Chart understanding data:
★ ★ ★ ★

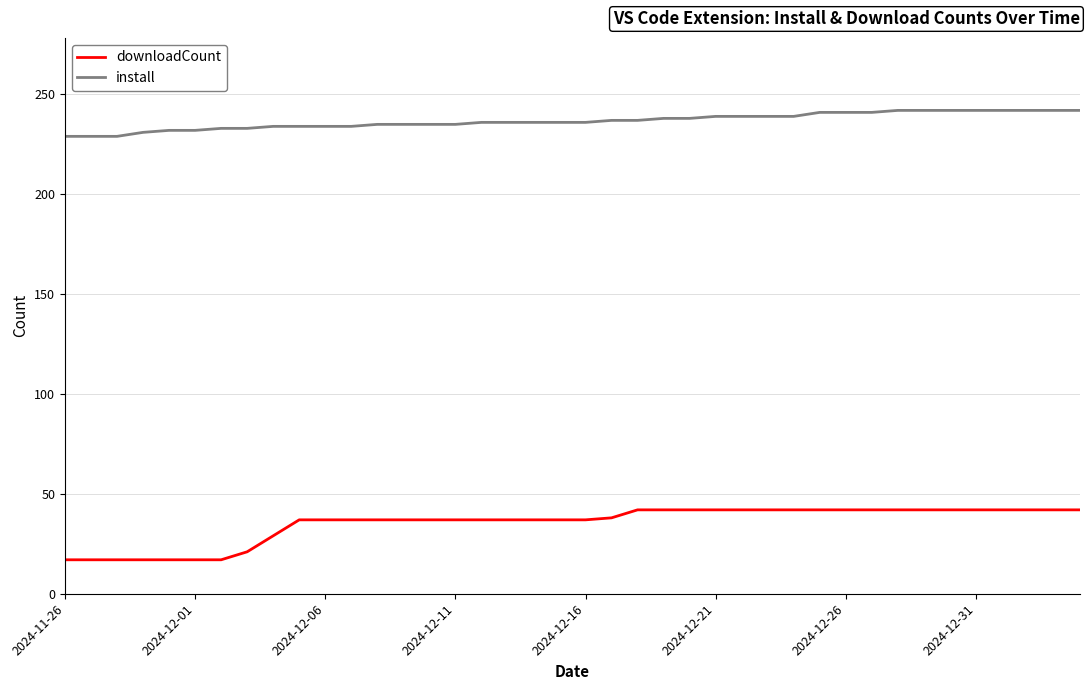

What is the minimum value for downloadCount?

17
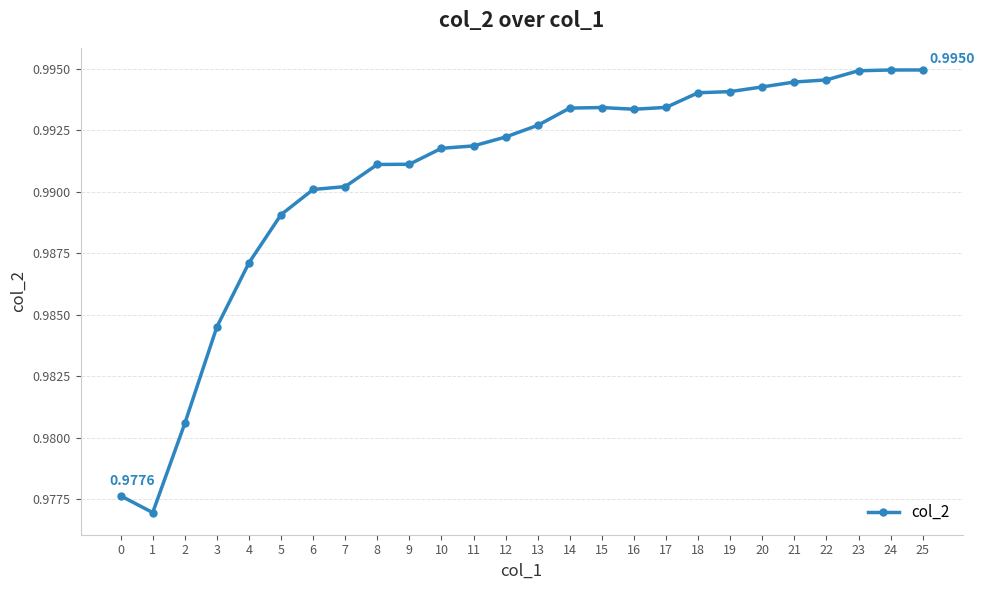

Where is the first local minimum?

1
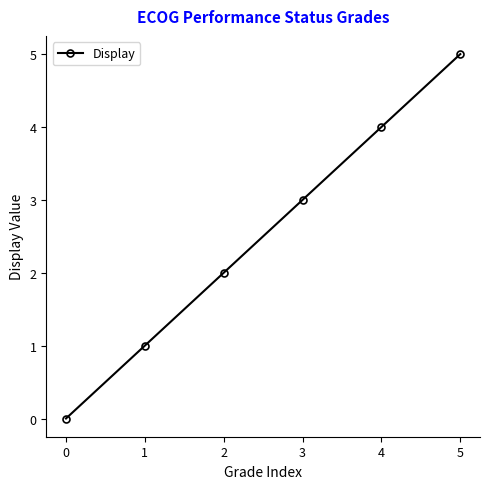

What is the difference between the maximum and second lowest values?

4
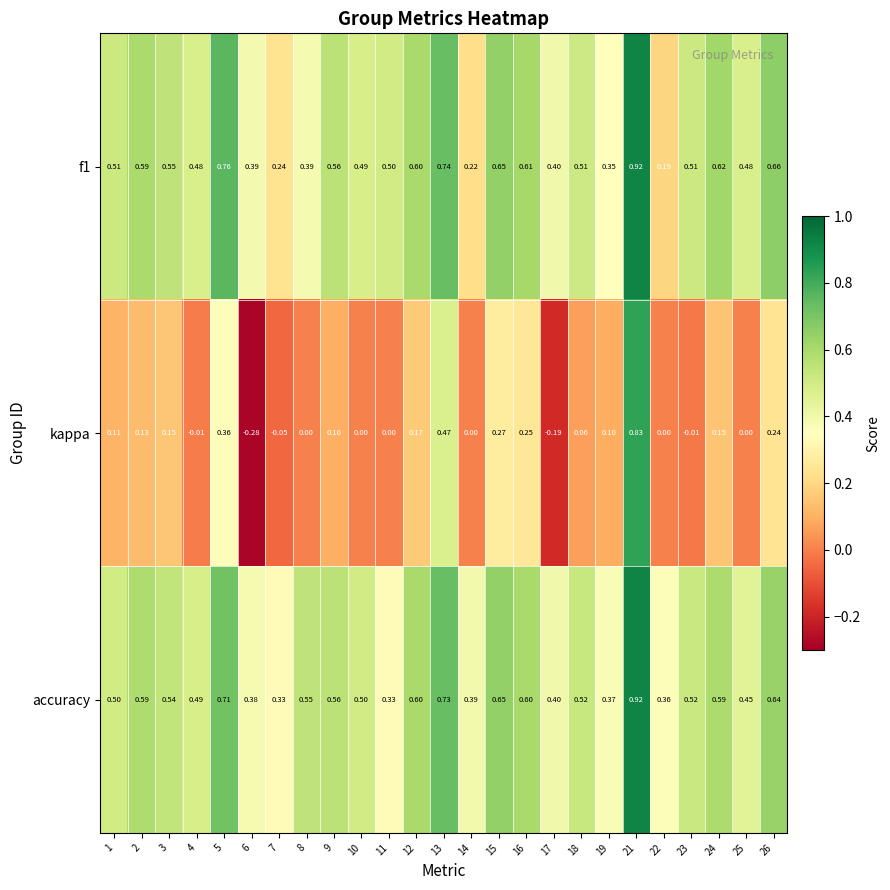

At which category is the sum across all series the highest?

21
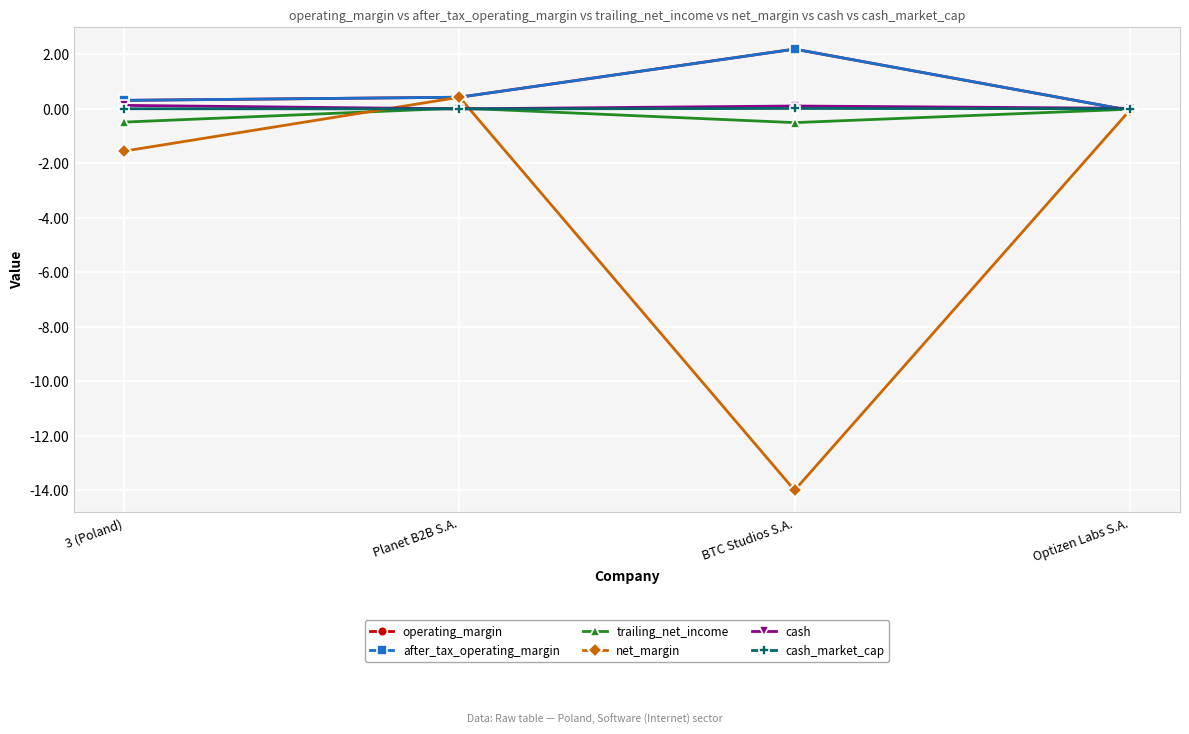

At which label does trailing_net_income first exceed 0?

Planet B2B S.A.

★ ★ ★ ★

Exercise prompt: Write out the rows above again without the pictures, switching "minimum" to "smallest" everywhere it appears and keeping everything else unchanged.

Final answer:
What is the smallest value for downloadCount?

17

Where is the first local smallest?

1

What is the difference between the maximum and second lowest values?

4

At which category is the sum across all series the highest?

21

At which label does trailing_net_income first exceed 0?

Planet B2B S.A.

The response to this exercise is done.